Sabine Goerg – Germany
Educated as a civil engineer I have worked in the field of wastewater treatment and later switched to database programming. Right now at my beginning fifties and my daughter having found her own life I took a gap period to find out how to spend the rest of my life. Concerned about climate change and the challenge of food security for all I want to widen my horizon and bring some experience about living with less resources to my homecountry. After collecting some knowledge on development cooperation my interest focused on Uganda. And now in January 2013 I am here in Namubiru near Mukono and happy to share my experiences with anyone who is interested. I enjoyed my experience working with Isaac and staying with his family in Mukono and I will grately recommend this experience to anyone who would like to go Uganda
Matthew Montgomery- Canada
It isn’t easy giving up the comforts Caledon has to offer.
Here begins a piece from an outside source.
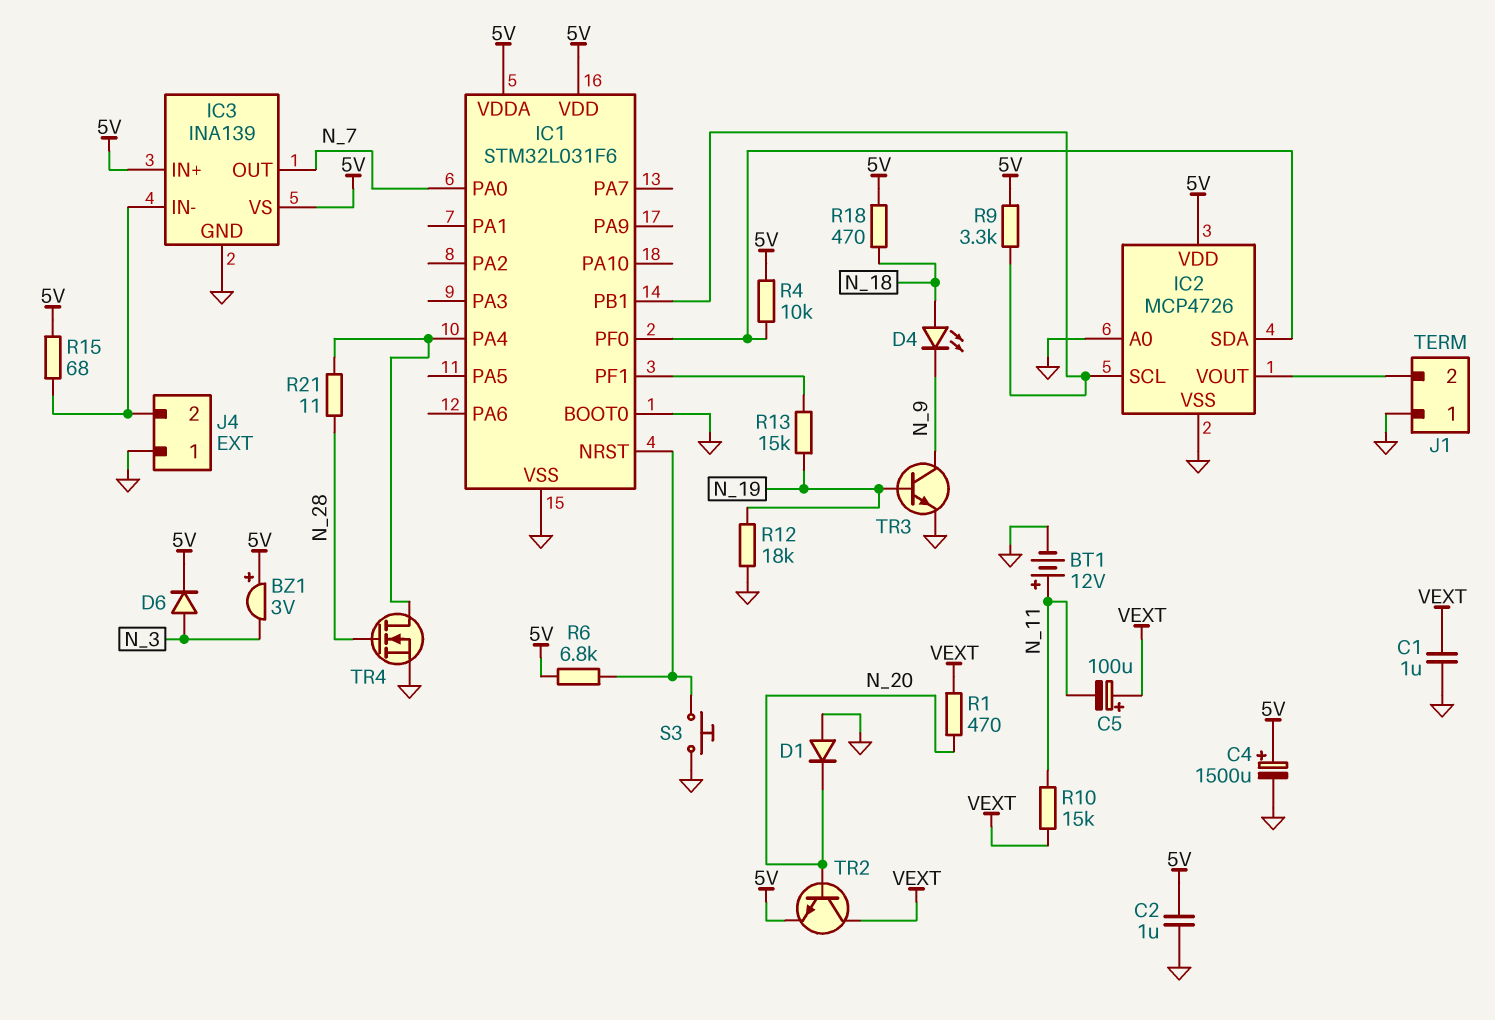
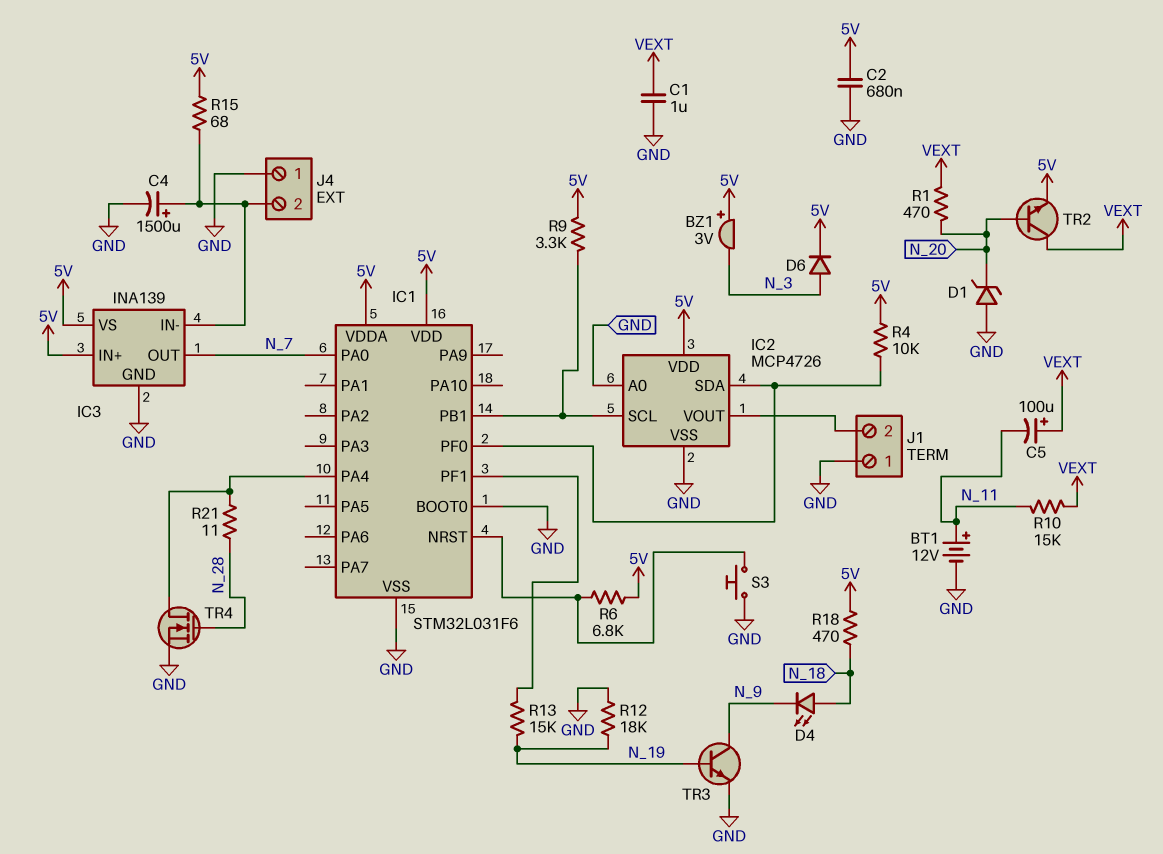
C2: 1uF (5V, GND) -> 680nF (5V, GND)
C4: 1500uF (plus 5V, minus GND) -> 1500uF (plus IC3/IN-, minus GND)
D1: diode (A GND, K N_20) -> zener (A GND, K N_20)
Beyond all the services, stores and hobbies, there are the more mundane niceties people don’t even think about, like running water, toilets and cars. But I did just that when I left Caledon to work in Africa with the Beacon of Hope Uganda organization.
I arrived in Mukono after travelling through England and Kenya. Mukono is a small suburb of Kampala and the likelihood of it becoming a slum is very high, unless something changes. The area has a much higher rate of urbanization and population density compared to the rest of the country, as well as a higher incidence rate of HIV and AIDS.
Beacon of Hope Uganda is working to make changes through a variety of programs and services that help people help themselves. I knew what I was getting into and ran at it full force,”
I helped implement a new binding constitution for them to follow, as well as established a finance department to better keep track of donations and funds used toward our beneficiaries – disadvantaged youths and orphans. I also helped setting up several small sustainable income generating programs for youths to become involved. There are now before and after school programs for the disadvantaged youths. It gives them a way to make money so they can afford to pay for school fees.
From day one I was enthralled by every aspect of Ugandan life, everyone loves you and you rarely encounter a miserable person,” he said. “The people are incredibly hospitable and go to a lot of trouble to make sure my stay here is enjoyable.
When it comes right down to it, working for Beacon of Hope Uganda is about the children, and it was the best part of my job. If you take a minute out of your day and stop to talk with them, or even just say hi, it makes their day, they fall over laughing or run up to you just to touch your hand. I never got tired of waving to them or saying hello. They deserve the attention. I only wish I could give them more.
The children in the area are infectious, their smiles are hard to forget and are a force that drives you to get up and work hard each day, because those kids deserve a chance, and to a life led without despair and I urge the people of Caledon to reach out to the less fortunate. If not the children of Uganda, then the children suffering in other parts of Africa, South America and East Asia. There is an abundance of children quietly drowning in a whirlpool of poverty.